Paylaş
Cumhuriyetin son 50 yılının bir dönemine damgasını vuran ne kadar çok ismi tek bir yıl içerisinde kaybetmişiz.
Sonra 7 Haziran seçimlerinde HDP’nin barajı geçmesi, ardından patlayan terörle Ankara’da 109 kişiyi katleden intihar bombaları, kazılan hendekler, terk edilen şehirler ve bir anda iç savaş görüntüsü vermeye başlayan Türkiye.
Hürriyet’e iki kez saldırı, Ahmet Hakan’ın hastanelik edilmesi, Can Dündar ve Erdem Gül’ün ‘haber yazdılar’ diye demir parmaklıklar arkasına konması. Zaten yıllardır sorgulanan demokrasi, hukuk ve yargı sistemi üzerine düşen yeni kara lekeler.
Yazdıklarımız yazmadıklarımızın binde biri bile değil. Ama bu kadar olay arasında ömür boyu unutamayacağım karelerden biri, Bodrum’dan Yunanistan’a kaçmak isterken Ege’nin azgın sularına yenik düşen göçmen botundan sahile vuran Suriyeli 3 yaşındaki Aylan Bebek olacak. DHA Bodrum muhabiri Nilüfer Demir’in çektiği fotoğraf o güne kadar üç maymunu oynayan dünyayı ayağa kaldırdı. New York Times gazetesi ise yılın son büyük röportajında; Aylan bebeğin Kanada’dan Suriye’ye, Almanya’dan İstanbul’a dünyanın dört bir yanındaki akrabalarına ulaşıp Esad rejimi, IŞİD terörü, fabrikalarda bakımevi diye açılan odalarda çocukları bile boğaz tokluğuna ambalaj kutuları doldururak çalışmak zorunda kalan ve sonunda dayanamayıp sulara gömülen bir ailenin dramını anlatıyordu.
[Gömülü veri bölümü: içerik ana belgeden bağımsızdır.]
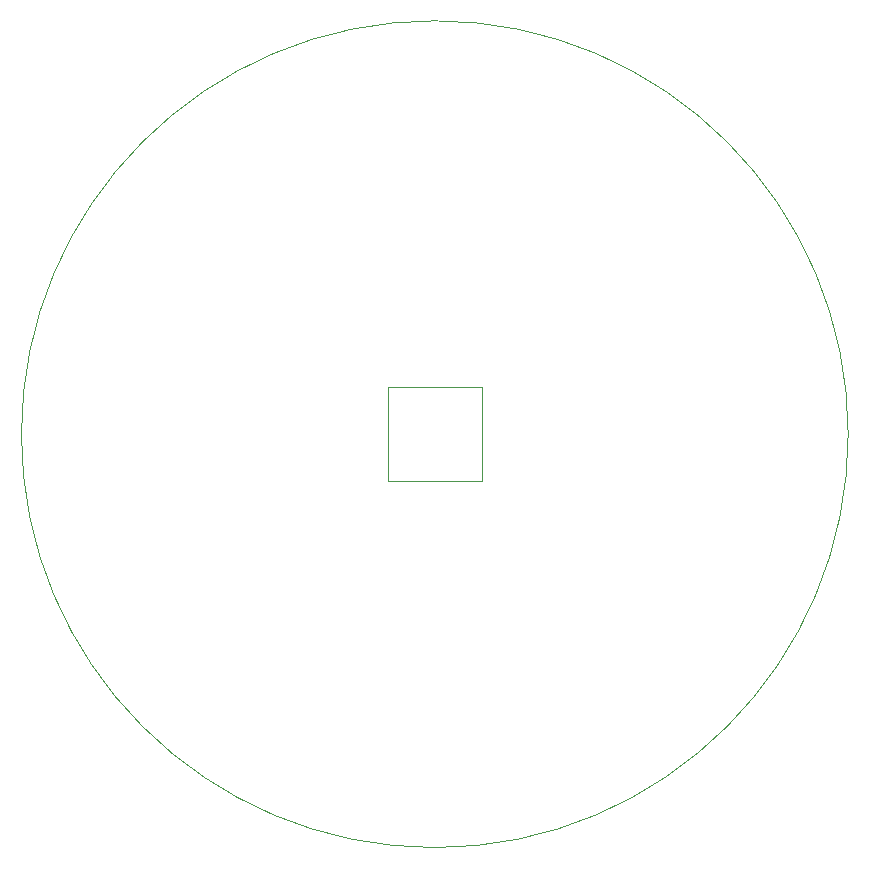
<source format=gbr>
G04 #@! TF.GenerationSoftware,KiCad,Pcbnew,5.1.5+dfsg1-2build2*
G04 #@! TF.CreationDate,2021-12-19T10:21:25+01:00*
G04 #@! TF.ProjectId,Drehko_large_Rotor,44726568-6b6f-45f6-9c61-7267655f526f,1.0*
G04 #@! TF.SameCoordinates,Original*
G04 #@! TF.FileFunction,Profile,NP*
%FSLAX46Y46*%
G04 Gerber Fmt 4.6, Leading zero omitted, Abs format (unit mm)*
G04 Created by KiCad (PCBNEW 5.1.5+dfsg1-2build2) date 2021-12-19 10:21:25*
%MOMM*%
%LPD*%
G04 APERTURE LIST*
%ADD10C,0.120000*%
G04 APERTURE END LIST*
D10*
X146000000Y-96000000D02*
X154000000Y-96000000D01*
X146000000Y-104000000D02*
X146000000Y-96000000D01*
X154000000Y-104000000D02*
X146000000Y-104000000D01*
X154000000Y-96000000D02*
X154000000Y-104000000D01*
X185000000Y-100000000D02*
G75*
G03X185000000Y-100000000I-35000000J0D01*
G01*
M02*

</source>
Birkaç hafta önce suyun öbür yakasında Sakız’a ulaşabilenleri gördüm. Kucaklarında birkaç aylık bebekleriyle kadınlar boş gözlerle denize bakıp önlerindeki belirsiz geleceğe dalmışlardı. Halbuki kısa bir süre öncesine kadar onlar da sıcacık evlerinde oturuyorlardı. Şimdi ise insanlığın utanç abidesi olarak limana sıralanmışlar ayazda titriyorlardı.
Sakızlılar Suriyeli göçmenleri Ada’dan gönderebilmek için kendi aralarında para toplayıp gemi biletlerini alıyorlarmış. Her gün gemi yanaşıp kapaklar açıldığında yüzlerce Suriyeli sonu belirsiz yeni bir yolculuk için iskeleye hücum ediyordu. Gördüklerimin filmlerde izlediğimiz Birinci, İkinci Dünya Savaşı görüntülerinden eksiği yok, fazlası vardı.
2015; özel, güzel olayların dışında pek hatırlanmak istenmeyecek bir yıl olacak. Şu anda en fazla ihtiyacımız olan barış ve huzurun 2016’da gelebilmesi dileğiyle.